▶ [Trecho para leitura]
--------------------------------
Justamente por essa razão que destacamos a sentença da 1ª Vara de 1ª Vara de Registros Públicos da Capital no Processo Digital nº: 1071937-10.2024.8.26.0100, Classe – Assunto Dúvida – Cancelamento de Hipoteca, que possui firme entendimento no sentido de que o decurso de no mínimo 30 (trinta) anos da data do contrato, sem a devida prorrogação, a hipoteca perde seus efeitos e resulta em seu cancelamento no registro imobiliário:


Sobre a matéria, a Lei de Registros Públicos assim dispõe:

“Art. 251 – O cancelamento de hipoteca só pode ser feito:
I – à vista de autorização expressa ou quitação outorgada pelo credor ou seu sucessor, em instrumento público ou particular;
II- em razão de procedimento administrativo ou contencioso, no qual o credor tenha sido intimado (art. 698 do Código de Processo Civil);
III- na conformidade da legislação referente às cédulas hipotecárias”.

Conforme parecer do MM. Juiz Marcelo Fortes Barbosa Filho elaborado no Proc. CGJ 346/2002 e aprovado em 06.02.2002 pelo Corregedor Geral da Justiça à época, Des. Luiz Tâmbara, o rol previsto no art. 251 é numerus clausus, devendo, como regra, ser observado.
--------------------------------
▶ [Registros]
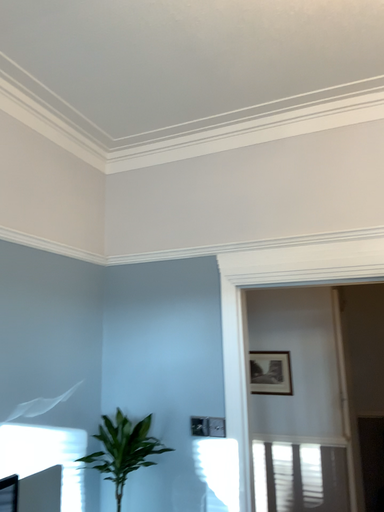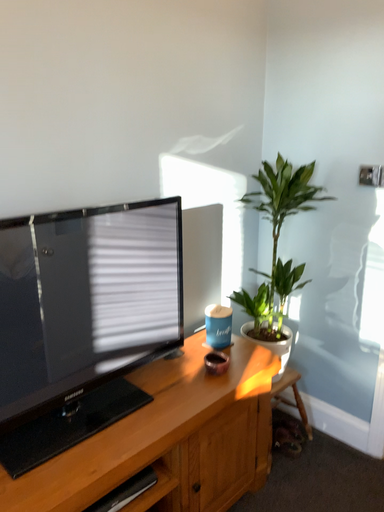
Question: Which way did the camera rotate in the video?

Choices:
 (A) rotated left
 (B) rotated right

Answer: (A)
--------------------------------
▶ [Instrução 1]
Com base no trecho sobre cancelamento de hipoteca, responda:
(a) Segundo a sentença destacada, qual é o prazo mínimo, contado da data do contrato e sem a devida prorrogação, para que a hipoteca perca seus efeitos?
(b) Qual artigo da Lei de Registros Públicos estabelece as hipóteses de cancelamento de hipoteca?
(c) Quem aprovou o parecer elaborado no Proc. CGJ 346/2002, e em que data?
▶ [Instrução 2]
Transcreva fielmente todas as linhas dos registros, do início ao fim, omitindo as imagens.
O trecho e os registros constituem materiais independentes entre si.

▶ [Resposta final 1]
(a) No mínimo 30 (trinta) anos.
(b) O art. 251.
(c) O Corregedor Geral da Justiça à época, Des. Luiz Tâmbara, em 06.02.2002.

▶ [Resposta final 2]
Question: Which way did the camera rotate in the video?

Choices:
 (A) rotated left
 (B) rotated right

Answer: (A)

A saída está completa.